WHAT YOU NEED TO DO - For this exercise, repeat the listing below from its first line through the line containing "left eye: (715, 247)", exactly as written.

- - -

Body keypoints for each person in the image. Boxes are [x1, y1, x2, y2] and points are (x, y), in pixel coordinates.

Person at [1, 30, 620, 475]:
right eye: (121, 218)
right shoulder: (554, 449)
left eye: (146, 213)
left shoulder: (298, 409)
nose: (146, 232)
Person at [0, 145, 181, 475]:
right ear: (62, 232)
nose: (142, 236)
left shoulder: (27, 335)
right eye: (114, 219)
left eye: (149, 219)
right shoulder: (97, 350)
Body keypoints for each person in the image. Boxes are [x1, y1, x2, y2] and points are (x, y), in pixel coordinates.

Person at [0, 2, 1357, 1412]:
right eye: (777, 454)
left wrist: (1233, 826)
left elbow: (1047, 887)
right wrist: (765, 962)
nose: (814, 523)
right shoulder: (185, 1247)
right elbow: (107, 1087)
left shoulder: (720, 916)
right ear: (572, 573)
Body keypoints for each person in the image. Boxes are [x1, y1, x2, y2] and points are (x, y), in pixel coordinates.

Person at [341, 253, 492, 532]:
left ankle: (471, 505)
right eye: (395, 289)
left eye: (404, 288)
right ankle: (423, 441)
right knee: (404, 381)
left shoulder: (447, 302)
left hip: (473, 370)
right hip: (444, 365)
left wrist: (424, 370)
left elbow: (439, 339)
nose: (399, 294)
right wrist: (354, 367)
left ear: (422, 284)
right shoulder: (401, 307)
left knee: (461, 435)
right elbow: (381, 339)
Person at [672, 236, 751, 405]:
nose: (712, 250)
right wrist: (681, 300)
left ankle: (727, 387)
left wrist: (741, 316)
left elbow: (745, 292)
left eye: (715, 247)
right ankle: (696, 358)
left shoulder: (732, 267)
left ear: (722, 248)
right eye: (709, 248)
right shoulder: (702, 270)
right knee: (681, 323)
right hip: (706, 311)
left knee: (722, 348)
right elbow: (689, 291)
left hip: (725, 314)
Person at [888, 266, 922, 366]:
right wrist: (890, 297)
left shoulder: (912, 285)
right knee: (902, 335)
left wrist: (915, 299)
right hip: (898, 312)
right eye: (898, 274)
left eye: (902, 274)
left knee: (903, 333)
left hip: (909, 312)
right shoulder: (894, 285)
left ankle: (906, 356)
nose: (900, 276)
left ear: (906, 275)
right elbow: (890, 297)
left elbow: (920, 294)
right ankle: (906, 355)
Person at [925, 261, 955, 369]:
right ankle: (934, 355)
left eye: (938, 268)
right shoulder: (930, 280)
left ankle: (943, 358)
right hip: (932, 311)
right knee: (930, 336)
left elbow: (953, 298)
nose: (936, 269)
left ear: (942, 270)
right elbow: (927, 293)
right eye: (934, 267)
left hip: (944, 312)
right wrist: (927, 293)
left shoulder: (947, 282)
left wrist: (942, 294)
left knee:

- - -

EXERCISE RESULT -
Body keypoints for each person in the image. Boxes are [x1, y1, x2, y2] and points are (x, y), in pixel coordinates.

Person at [1, 30, 620, 475]:
right eye: (121, 218)
right shoulder: (554, 449)
left eye: (146, 213)
left shoulder: (298, 409)
nose: (146, 232)
Person at [0, 145, 181, 475]:
right ear: (62, 232)
nose: (142, 236)
left shoulder: (27, 335)
right eye: (114, 219)
left eye: (149, 219)
right shoulder: (97, 350)
Body keypoints for each person in the image. Boxes are [x1, y1, x2, y2] and points are (x, y), in pixel coordinates.

Person at [0, 2, 1357, 1412]:
right eye: (777, 454)
left wrist: (1233, 826)
left elbow: (1047, 887)
right wrist: (765, 962)
nose: (814, 523)
right shoulder: (185, 1247)
right elbow: (107, 1087)
left shoulder: (720, 916)
right ear: (572, 573)
Body keypoints for each person in the image. Boxes are [x1, y1, x2, y2] and points are (x, y), in pixel coordinates.

Person at [341, 253, 492, 532]:
left ankle: (471, 505)
right eye: (395, 289)
left eye: (404, 288)
right ankle: (423, 441)
right knee: (404, 381)
left shoulder: (447, 302)
left hip: (473, 370)
right hip: (444, 365)
left wrist: (424, 370)
left elbow: (439, 339)
nose: (399, 294)
right wrist: (354, 367)
left ear: (422, 284)
right shoulder: (401, 307)
left knee: (461, 435)
right elbow: (381, 339)
Person at [672, 236, 751, 405]:
nose: (712, 250)
right wrist: (681, 300)
left ankle: (727, 387)
left wrist: (741, 316)
left elbow: (745, 292)
left eye: (715, 247)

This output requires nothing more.